[TEXT UNDER STUDY]
Coldbrook Biodiversity Facility 

The Coldbrook Fish Culture Station (Fish Hatchery) was built in 1938 and began operation in 1939. It was located by Spittal Brook which had a suitable temperature and volume of water. It was stocked with Speckled, Rainbow and Brown trout fry which were later released into lakes in Kings, Hants and Lunenburg counties. The annual release of trout fry was estimated at three to five hundred thousand each year. In 1961 salmon fry was added to the list of that were raised.

Over the years, the programs and facility infrastructure have changed to accommodate the current program, which is a Live Gene Bank (LGB) for endangered stocks of Atlantic Salmon. The LGB began in Nova Scotia at the former Cobequid Fish Culture Station and was moved to the Coldbrook site in 2000.

The facility site occupies an area of approximately 0.65 hectares and uses as much as five million litres of well and river water each day. There are five buildings on site including a hatchery building where fish are spawned and eggs are incubated; the Hubley Building that houses the 32 rearing tanks; a broodstock building with a dozen tanks for holding parr and adults; a workshop and an office building. 

CBF is provided with ideal water quality from Spittal Brook and three wells for the holding and rearing of both juveniles and broodstock Atlantic Salmon. Having access to both surface and groundwater allows for temperature control and flexibility in growing the species at various life stages.
[/TEXT UNDER STUDY]
[DATA RECORDS]
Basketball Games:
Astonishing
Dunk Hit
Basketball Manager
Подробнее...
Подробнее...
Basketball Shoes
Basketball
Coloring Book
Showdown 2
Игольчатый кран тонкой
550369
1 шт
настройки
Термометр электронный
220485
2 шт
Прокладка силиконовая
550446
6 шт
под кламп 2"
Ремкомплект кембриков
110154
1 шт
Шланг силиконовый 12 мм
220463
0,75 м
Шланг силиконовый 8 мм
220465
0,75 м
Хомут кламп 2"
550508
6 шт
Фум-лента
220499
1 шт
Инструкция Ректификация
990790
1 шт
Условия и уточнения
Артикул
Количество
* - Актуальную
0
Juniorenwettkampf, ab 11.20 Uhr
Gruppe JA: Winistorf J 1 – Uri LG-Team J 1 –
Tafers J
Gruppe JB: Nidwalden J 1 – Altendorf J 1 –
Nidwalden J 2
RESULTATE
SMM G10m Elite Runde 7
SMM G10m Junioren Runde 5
[/DATA RECORDS]
[DATA RECORDS]
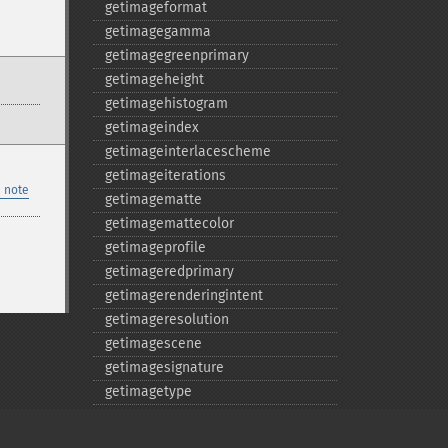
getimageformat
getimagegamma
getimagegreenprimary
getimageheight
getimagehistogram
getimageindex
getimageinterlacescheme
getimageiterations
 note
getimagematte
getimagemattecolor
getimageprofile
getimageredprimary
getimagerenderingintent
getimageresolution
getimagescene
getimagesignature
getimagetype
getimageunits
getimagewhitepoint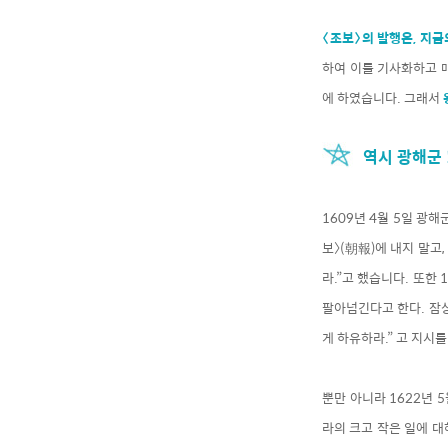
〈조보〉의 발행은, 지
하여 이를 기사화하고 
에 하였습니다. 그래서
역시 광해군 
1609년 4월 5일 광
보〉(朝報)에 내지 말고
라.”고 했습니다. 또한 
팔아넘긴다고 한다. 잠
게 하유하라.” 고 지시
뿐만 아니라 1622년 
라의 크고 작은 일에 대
[/DATA RECORDS]
__WHAT TO DO__. In the Coldbrook facility text, why does having both surface water and groundwater benefit the facility? Answer in one to three sentences.

__SOLUTION BELOW__. Having both surface water and groundwater gives the facility temperature control. It also gives flexibility in growing Atlantic Salmon at various life stages.